> _EJERCICIO PROPUESTO 1_: Según el texto sobre la traducción, ¿cuál es el ideal más elevado del traductor?
> _EJERCICIO PROPUESTO 2_: Prosigue el texto sobre la traducción a partir de su última frase.

Dedicado a todos los traductores e intérpretes del
mundo,
que celebran hoy su día. ¡Felicidades!
San Jerónimo y san Agustín (1580),
de Alonzo Sánchez Coello |
Llegados un año más al día de
san Jerónimo, patrón de los traductores e intérpretes en el mundo entero, cada
uno de nosotros sentirá el deseo de decir algo acerca de esta actividad que a
algunos llena de gozo y a otros, de frustración. Este año, si me preguntan, yo
voy a decir —o más bien voy a repetir, porque no puedo ser el primero que lo haya
dicho— que la traducción, en su concepción y desde el instante en que se la
emprende, es una perenne paradoja. Y si no es así, no es nada.
¿Por qué es la traducción una
actividad paradójica? Imagine usted que se dedica a un oficio en que nadie debe
percibir su presencia y que mientras menos se le perciba, mejor ha quedado su
trabajo; pero al mismo tiempo, el hecho de que usted no sea perceptible es
precisamente lo que lo hace más notorio. Así es la traducción: el ideal más
elevado del traductor es que el lector de la traducción sienta que el texto que
lee ha sido escrito originalmente en su propia lengua, pero el traductor que logra
ese ideal atrae sobre sí todas las miradas. O sea, en la traducción la utopía
de la invisibilidad sólo se alcanza mediante la omnipresencia. Parece un don
que viene de lo alto.

> _MATERIAL PROPORCIONADO_:
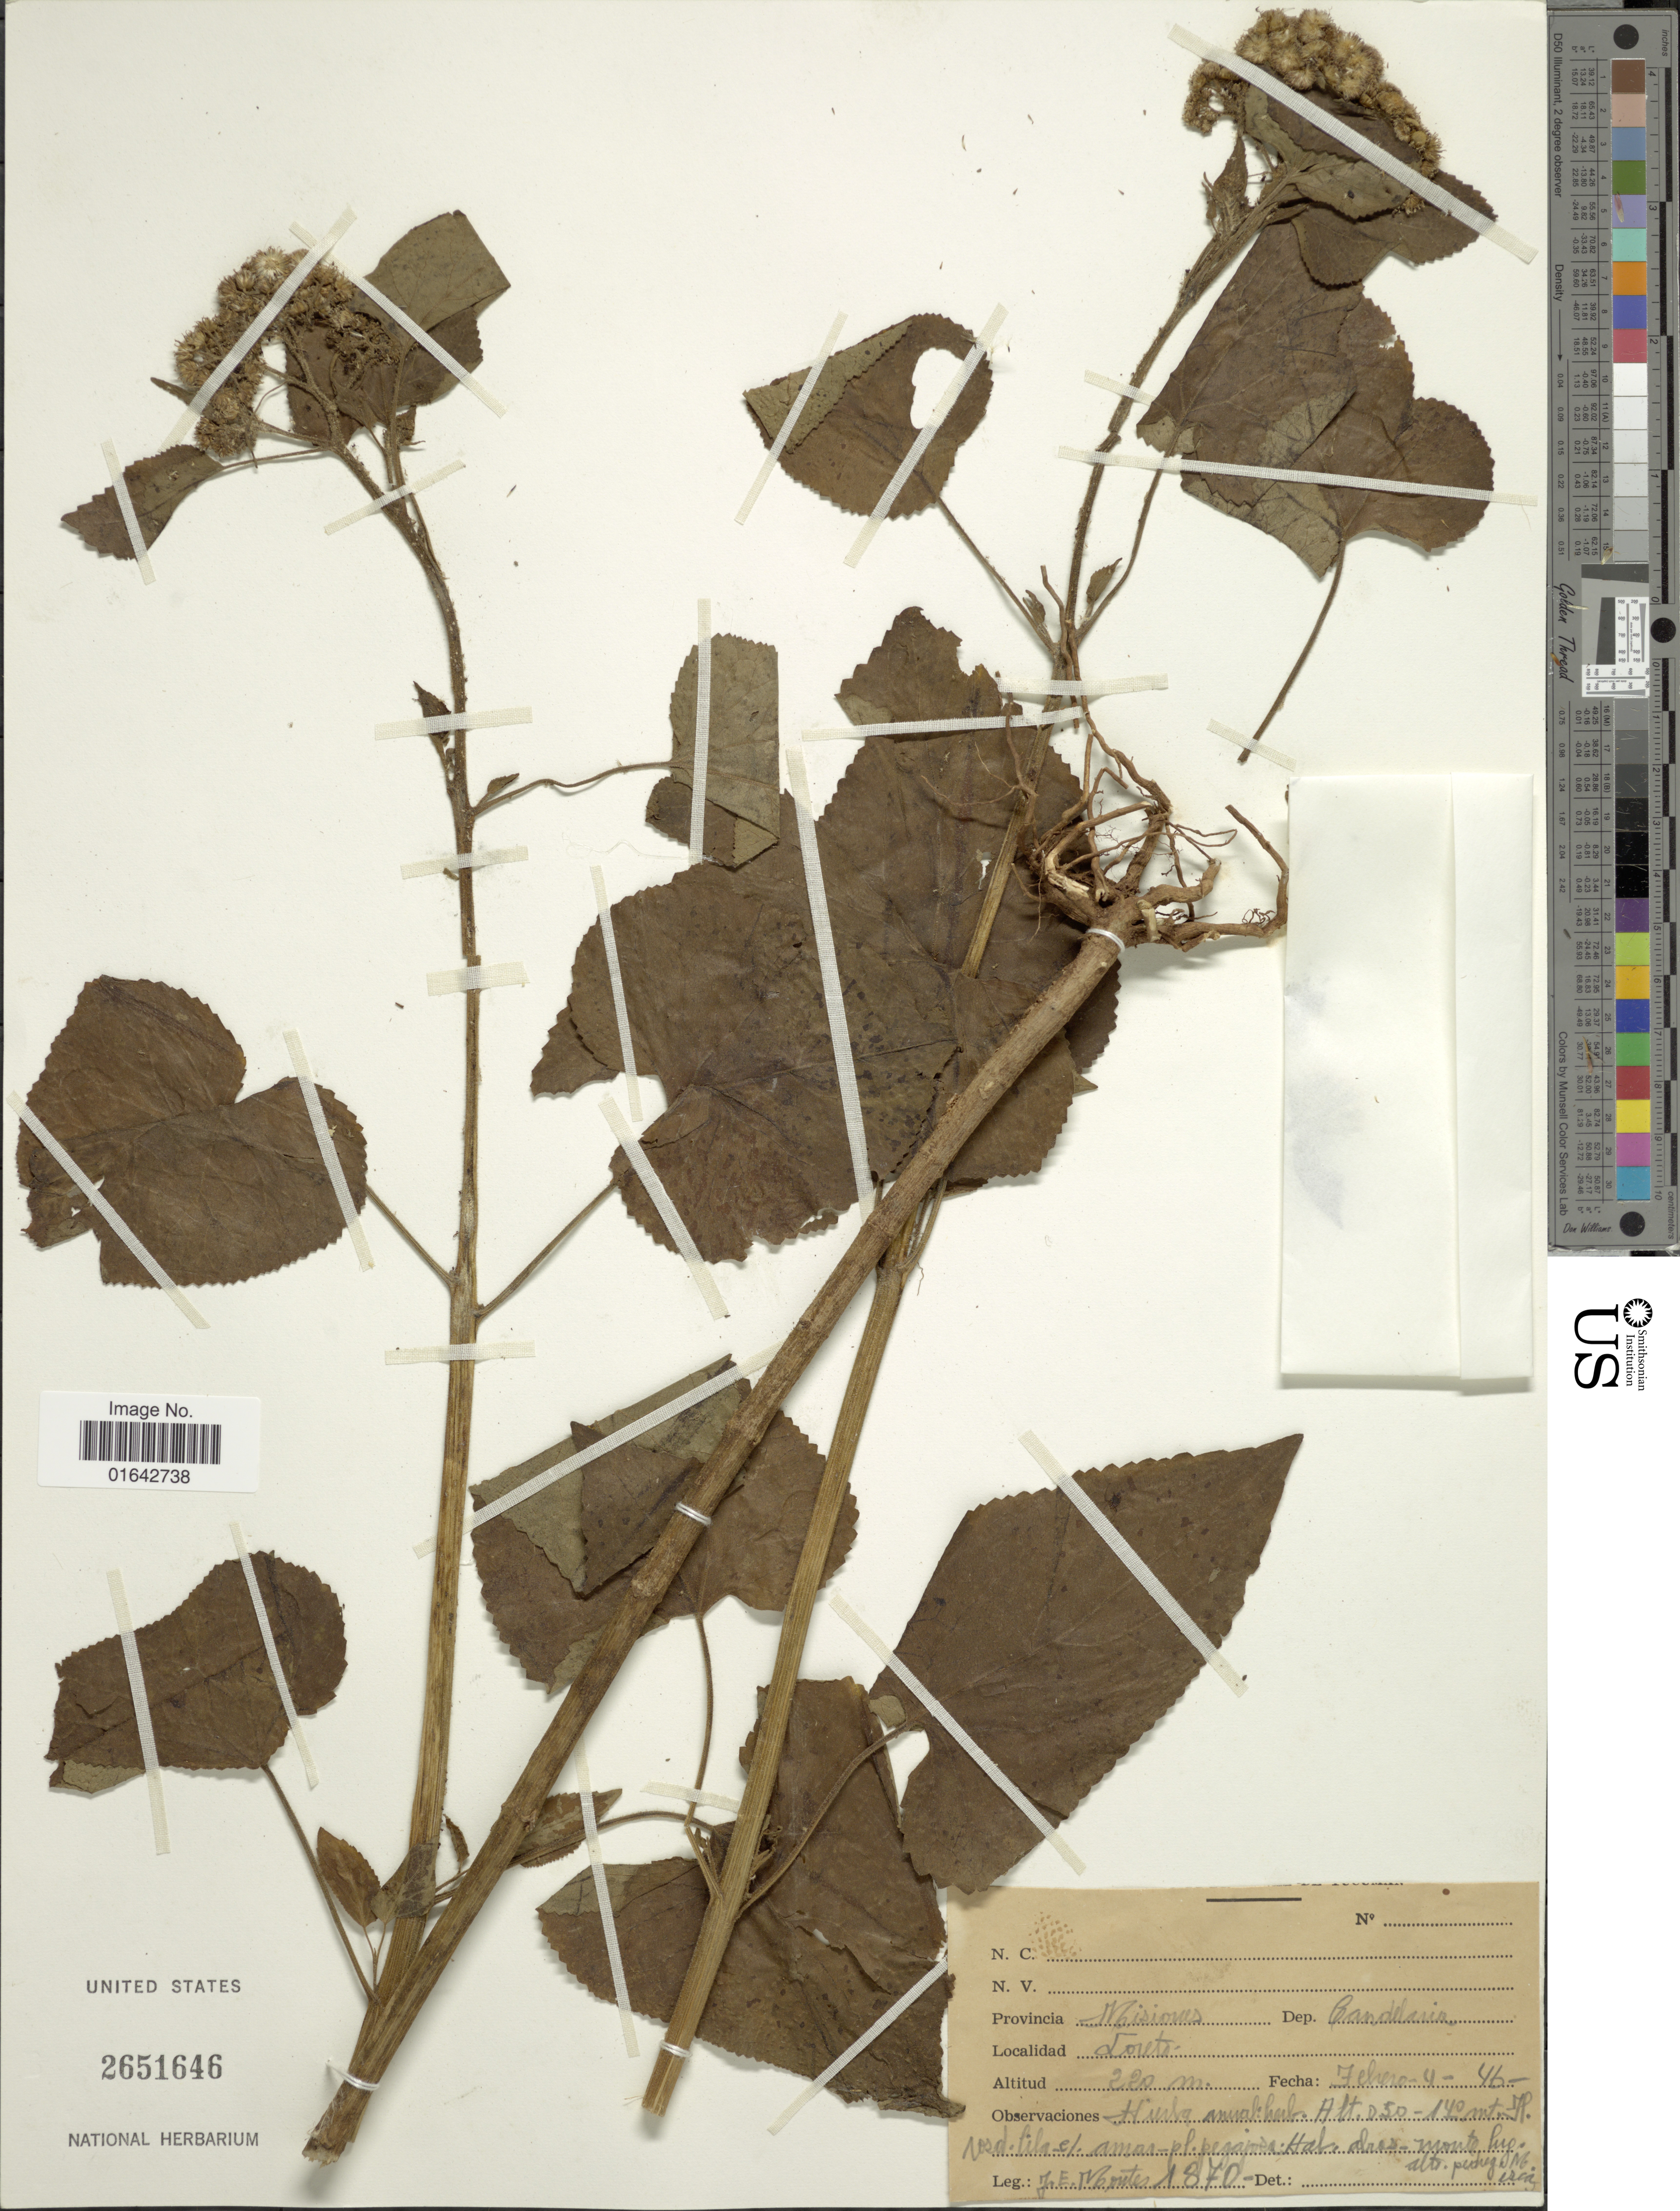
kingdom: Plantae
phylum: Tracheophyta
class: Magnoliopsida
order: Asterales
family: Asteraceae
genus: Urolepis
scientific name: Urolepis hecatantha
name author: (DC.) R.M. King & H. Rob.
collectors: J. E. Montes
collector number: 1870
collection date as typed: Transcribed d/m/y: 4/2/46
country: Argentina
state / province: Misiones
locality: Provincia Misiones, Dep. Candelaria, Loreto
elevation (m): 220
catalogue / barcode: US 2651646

> _RESPUESTA 1_: Que el lector de la traducción sienta que el texto que lee ha sido escrito originalmente en su propia lengua.

> _RESPUESTA 2_:
Por otro lado, en el terreno
teórico, la traducción es percibida como imposible. Imposible, nada menos. ¿No es al menos curioso que, a pesar de que el
mundo no pueda moverse sin ella, la traducción sea imposible? ¿Qué significa
eso? Poetas, lingüistas y filósofos coinciden en que no es posible decir lo
mismo en una lengua y en otra. No se utilizan las mismas palabras, y estas
tienen en cada idioma un mundo aparte de ramificaciones semánticas y culturales
que no tienen en otro; cada una de ellas tiene un sonido y una historia
diferente en una lengua que en la lengua vecina; cada una de ellas adquiere
valores diferentes al aparecer junto a otra, y en la traducción siempre van a
ordenarse con otro criterio. La traducción es imposible.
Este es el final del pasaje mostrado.